_Lista de tarefas_
1. No trecho sobre a felicidade, que tipo de estado a Felicidade real será, caso contrário não é Felicidade?
2. Retome o trecho sobre a felicidade a partir da última frase e continue a escrita.
== Trecho do texto
O feliz se torna um alumbrado, um fascinado, passa a ser alguém que não é
mais desta natureza.
Se dirá que na vida o que há são momentos felizes, mas na verdade eles nem
isso são. Tais momentos são de grande satisfação, mas não são uma
felicidade. É preciso ter em mente que o termo
"felicidade" foi indevidamente apropriado e hoje se vulgarizou
mas ele tem um significado superior.
Por exemplo, o momento do nascimento de um filho : se dirá que é um
momento feliz, mas ocorre que a Felicidade real não se deixa apanhar por apenas
um momento. ela é ou não, ela está ou não está. Não é por um
momento que se manifestará : ela será um estado permanente ou então
não é Felicidade. Assim, nesse caso do nascimento do filho, você se
torna muito satisfeito, eufórico com o fato de ser pai ou mãe, mas esse
sentimento inicial perderá intensidade até desaparecer, quando passará a ser
substituído por outros, tais como apreensão, preocupação, angústia,
decepção e muitos outros, de diferentes naturezas, mas aquele estado de
euforia foi só no início, portanto não é Felicidade.
====
== Material de consulta
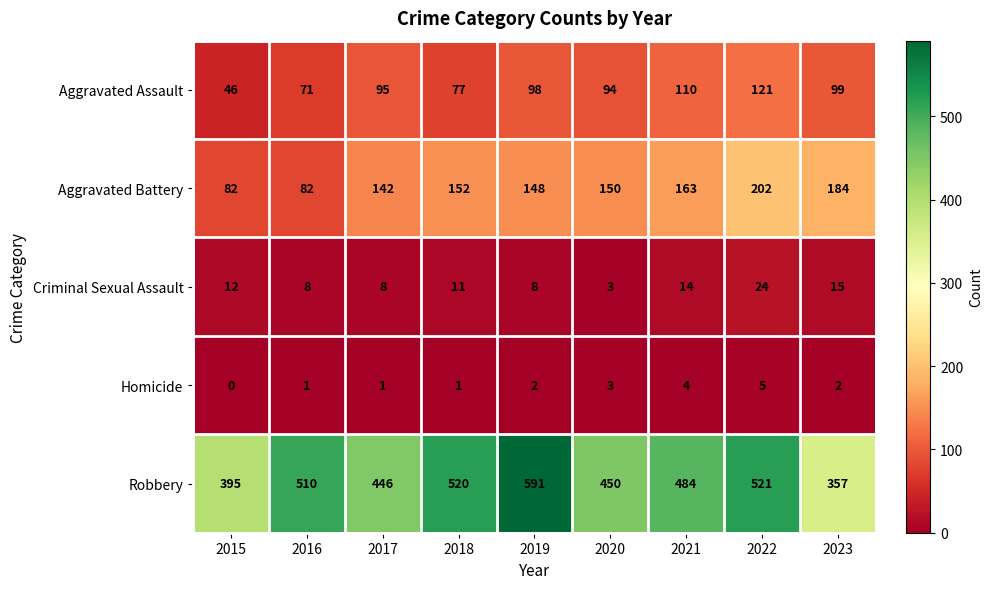

Which series changed the most between 2016 and 2018?

Aggravated Battery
====
_Respostas às tarefas_
1. Um estado permanente.

2.
Buscar a Felicidade é buscar a alienação. Não somos nós quem buscamos
a Felicidade e sim ela quem nos alcança mas em outro plano, não aqui, onde ela
raramente se manifesta justamente para não perturbar a evolução natural deste
plano.
O que nos cabe buscar é a satisfação, é o contentamento, e isso se obtém
até nas pequenas coisas.
Para começar, é preciso parar com essa mentalidade tacanha de só querer fazer
o que gosta. Nem sempre temos essa escolha, muitas vezes trata-se de coisa
compulsória totalmente alheia ao nosso querer mas temos de desempenhar a tarefa
que nos coube. se for com desagrado a pessoa se torna amargurada, então
vamos aprender uma lição das mais importantes e é bom não esquecer : a
pessoa não tem que fazer o que gosta e sim gostar do que faz. Se deu o
acaso dela estar fazendo justamente aquilo que gosta então parabéns a ela mas
isso é uma exceção. Ora, se as pessoas só fossem fazer aquilo de que
gostam ainda estaríamos nas cavernas.
Das pequenas coisas tiramos grandes satisfações. Essas satisfações nos dão
o ânimo, o ímpeto de seguir em frente, cumprirmos nosso papel no mundo, ao
invés de nos limitarmos a um estado egoísta de felicidade íntima que diz
respeito só a nós e não pode ser partilhado.
E tudo feito de forma moderada, ponderada e gradual, onde saboreamos os
momentos. É desse jeito que aprendemos a gostar daquilo que fazemos.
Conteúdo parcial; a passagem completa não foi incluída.